### REQUIRED ACTION:
Set down the data below in full and exactly, minus the pictures.

### STORED DATA:
^^^^^^^^^^^^^^^^

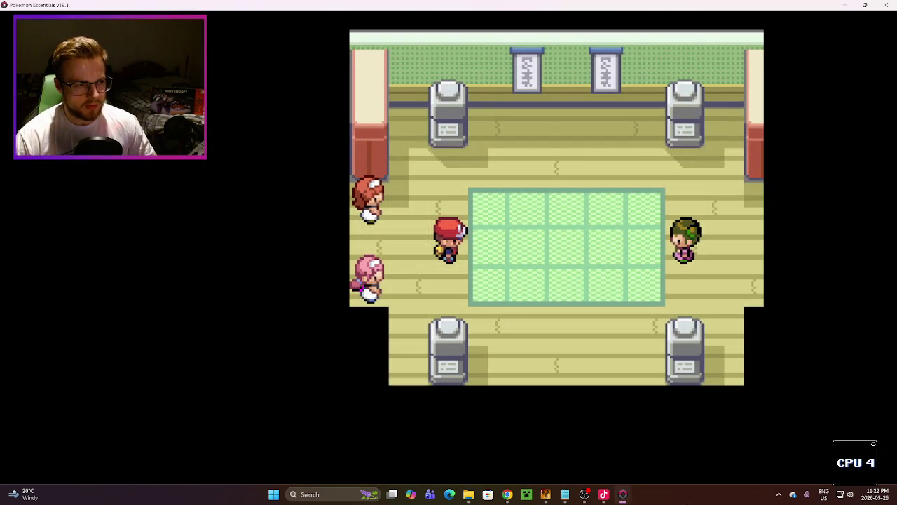
Step: Talk to the attendant and choose to face the next trainer
key("Up")
key("Left")
key("Return")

^^^^^^^^^^^^^^^^

### EXERCISE ANSWER:
Step: Talk to the attendant and choose to face the next trainer
key("Up")
key("Left")
key("Return")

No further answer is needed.